# Keeping a home in the UK when emigrating to NZ



## pennybarn (Feb 27, 2011)

I was just wondering if anyone knew the tax implications on retaining a property in the UK but moving to New Zealand? We are selling our main home but have a small property that we rent out we are wondering if it's worth keeping it or selling this as well?? Does anyone know the tax implications of doing this? will I get taxed on the rent twice? Kind regards Fay.


----------



## topcat83 (Apr 16, 2009)

pennybarn said:


> I was just wondering if anyone knew the tax implications on retaining a property in the UK but moving to New Zealand? We are selling our main home but have a small property that we rent out we are wondering if it's worth keeping it or selling this as well?? Does anyone know the tax implications of doing this? will I get taxed on the rent twice? Kind regards Fay.


We have a rental property still in the UK, and this is based on what we've had to do. NZ has a reciprocal tax agreement with the UK - so we're not taxed twice. We applied for our UK income to be tax free, (you will need to fill in a UK tax form every year) then include it on our NZ tax return. We also debated about keeping it taxed in the UK, as there is a personal allowance there which does not happen over here, but decided it was easier if it was all handled in one place.


----------



## pennybarn (Feb 27, 2011)

topcat83 said:


> We have a rental property still in the UK, and this is based on what we've had to do. NZ has a reciprocal tax agreement with the UK - so we're not taxed twice. We applied for our UK income to be tax free, (you will need to fill in a UK tax form every year) then include it on our NZ tax return. We also debated about keeping it taxed in the UK, as there is a personal allowance there which does not happen over here, but decided it was easier if it was all handled in one place.

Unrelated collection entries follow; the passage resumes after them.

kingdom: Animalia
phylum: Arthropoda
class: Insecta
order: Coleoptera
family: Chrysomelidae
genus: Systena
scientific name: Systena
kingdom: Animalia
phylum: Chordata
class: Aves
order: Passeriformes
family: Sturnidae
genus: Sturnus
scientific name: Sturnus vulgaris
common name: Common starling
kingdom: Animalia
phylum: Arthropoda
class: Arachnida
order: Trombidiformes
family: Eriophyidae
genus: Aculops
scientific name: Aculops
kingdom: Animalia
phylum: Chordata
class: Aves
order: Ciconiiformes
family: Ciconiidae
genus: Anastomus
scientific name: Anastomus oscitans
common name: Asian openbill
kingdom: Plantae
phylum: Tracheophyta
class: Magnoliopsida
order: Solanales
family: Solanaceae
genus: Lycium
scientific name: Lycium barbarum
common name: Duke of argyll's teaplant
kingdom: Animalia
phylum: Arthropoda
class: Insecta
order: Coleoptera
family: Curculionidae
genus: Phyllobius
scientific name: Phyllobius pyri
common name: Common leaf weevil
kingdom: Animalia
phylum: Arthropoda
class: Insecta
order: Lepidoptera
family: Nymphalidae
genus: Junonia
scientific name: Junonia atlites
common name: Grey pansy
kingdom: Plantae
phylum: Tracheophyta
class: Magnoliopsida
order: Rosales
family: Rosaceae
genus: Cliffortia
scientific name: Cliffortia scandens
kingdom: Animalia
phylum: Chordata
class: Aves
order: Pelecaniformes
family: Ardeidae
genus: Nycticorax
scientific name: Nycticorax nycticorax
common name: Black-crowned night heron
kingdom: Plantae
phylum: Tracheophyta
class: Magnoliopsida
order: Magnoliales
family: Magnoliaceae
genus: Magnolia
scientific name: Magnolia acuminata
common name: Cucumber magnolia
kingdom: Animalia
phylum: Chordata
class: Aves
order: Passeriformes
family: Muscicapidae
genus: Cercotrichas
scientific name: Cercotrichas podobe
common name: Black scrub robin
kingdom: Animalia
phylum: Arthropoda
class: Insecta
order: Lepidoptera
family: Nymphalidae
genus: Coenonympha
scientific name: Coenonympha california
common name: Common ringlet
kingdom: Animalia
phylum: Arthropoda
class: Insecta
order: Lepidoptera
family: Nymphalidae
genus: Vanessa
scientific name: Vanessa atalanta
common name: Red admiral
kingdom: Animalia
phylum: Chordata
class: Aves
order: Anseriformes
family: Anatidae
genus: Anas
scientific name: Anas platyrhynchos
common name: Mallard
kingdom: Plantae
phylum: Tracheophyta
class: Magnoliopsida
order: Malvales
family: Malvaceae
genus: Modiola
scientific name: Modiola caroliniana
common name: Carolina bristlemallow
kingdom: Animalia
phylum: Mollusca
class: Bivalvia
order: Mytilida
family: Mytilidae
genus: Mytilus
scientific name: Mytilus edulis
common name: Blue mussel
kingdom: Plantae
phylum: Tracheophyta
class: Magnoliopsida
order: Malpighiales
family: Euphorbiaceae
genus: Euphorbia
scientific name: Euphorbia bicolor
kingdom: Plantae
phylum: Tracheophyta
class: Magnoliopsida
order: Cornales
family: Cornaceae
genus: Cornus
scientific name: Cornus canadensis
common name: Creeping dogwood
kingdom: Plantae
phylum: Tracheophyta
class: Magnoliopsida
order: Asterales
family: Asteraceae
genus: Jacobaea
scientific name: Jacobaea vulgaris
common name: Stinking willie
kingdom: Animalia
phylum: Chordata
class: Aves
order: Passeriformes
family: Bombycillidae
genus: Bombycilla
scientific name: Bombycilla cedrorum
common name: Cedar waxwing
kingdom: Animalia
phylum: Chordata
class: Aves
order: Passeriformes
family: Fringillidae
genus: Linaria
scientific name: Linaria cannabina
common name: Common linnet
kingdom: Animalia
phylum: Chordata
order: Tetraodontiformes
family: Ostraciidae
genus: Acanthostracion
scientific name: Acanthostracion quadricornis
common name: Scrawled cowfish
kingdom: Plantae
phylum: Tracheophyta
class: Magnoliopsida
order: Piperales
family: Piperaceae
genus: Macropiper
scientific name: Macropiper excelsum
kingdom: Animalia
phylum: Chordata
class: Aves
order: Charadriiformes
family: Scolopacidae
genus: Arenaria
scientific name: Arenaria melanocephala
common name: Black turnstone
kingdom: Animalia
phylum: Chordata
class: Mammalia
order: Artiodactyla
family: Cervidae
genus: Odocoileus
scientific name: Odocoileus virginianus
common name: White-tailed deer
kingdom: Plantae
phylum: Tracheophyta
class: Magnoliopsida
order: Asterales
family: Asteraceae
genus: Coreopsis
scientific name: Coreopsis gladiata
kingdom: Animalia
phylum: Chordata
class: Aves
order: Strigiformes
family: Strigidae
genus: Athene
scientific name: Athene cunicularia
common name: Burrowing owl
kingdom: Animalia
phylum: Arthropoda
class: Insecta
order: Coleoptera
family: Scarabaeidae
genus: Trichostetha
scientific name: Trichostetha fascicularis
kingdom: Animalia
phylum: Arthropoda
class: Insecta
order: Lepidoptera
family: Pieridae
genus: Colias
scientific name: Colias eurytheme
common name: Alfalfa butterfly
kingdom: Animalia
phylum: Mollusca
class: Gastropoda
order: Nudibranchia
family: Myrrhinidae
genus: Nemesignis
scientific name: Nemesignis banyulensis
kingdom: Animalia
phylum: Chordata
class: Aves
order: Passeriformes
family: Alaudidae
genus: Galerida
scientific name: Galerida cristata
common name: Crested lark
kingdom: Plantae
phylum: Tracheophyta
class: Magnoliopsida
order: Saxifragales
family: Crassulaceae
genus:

 Thanks topcat, that's answered that then, see and I would have trawled the internet for ages reading up on it  that's what I love about this site and the people on here..... Thank you very much for the info topcat :clap2:


----------



## escapedtonz (Apr 6, 2012)

Hi,
Yeah we still have a house back in the UK that we rent out. 
We applied to HMRC to receive this rental income tax free since we wouldn't be resident and had it granted no problem. Bit of a pain we have to apply for this every year but hey ho.

Holders of NZ Resident visas are entitled to receive income from overseas property free from NZ tax for a period of 5 years, however the IRD here won't know about it if you don't declare it.
We also keep that income in the UK so I would question whether I would have to declare it here as it doesn't contribute to my income here ?


----------



## pennybarn (Feb 27, 2011)

escapedtonz said:


> Hi,
> Yeah we still have a house back in the UK that we rent out.
> We applied to HMRC to receive this rental income tax free since we wouldn't be resident and had it granted no problem. Bit of a pain we have to apply for this every year but hey ho.
> 
> ...


So there are ways to be tax free both in the UK and NZ but not both? I'm just wondering now which way it would benefit us regarding the tax? Thanks so much for the info  kind regards Fay.


----------



## escapedtonz (Apr 6, 2012)

pennybarn said:


> So there are ways to be tax free both in the UK and NZ but not both? I'm just wondering now which way it would benefit us regarding the tax? Thanks so much for the info  kind regards Fay.


No chance of being tax free in NZ if you earn a wage. You need an IRD number to work and all earnings are taxed. There is no tax free allowance.
If you only earn rent from the UK tax free and declare this in NZ, do not earn any other income in NZ and are here on a Resident visa then yes you can be tax free in both countries but only 5 years then you must declare and pay tax in NZ on all income no matter where it is earned.

In the UK, if you only earn rent like we do then this can be tax free as it will generally be under the £7500 ish tax free allowance for an individual or double that for a couple, but to make sure we apply to keep the tax on the rent paid to us by an estate agent. It's just a simple form to fill in and send to HMRC.
Means we don't have to go thro the tax refund process at the end of every year in the UK to claim it back.


----------



## walshdon (May 2, 2012)

I still have a house in the uk that I rent. I have the money going into a uk bank and have asked about this and don't need to declare here. I buy big purchase sometime by my visa card from that uk account but don't need it to live on. It my be different if you had it coming over monthly but that way you would lose money with transferring and the exchange rate.


----------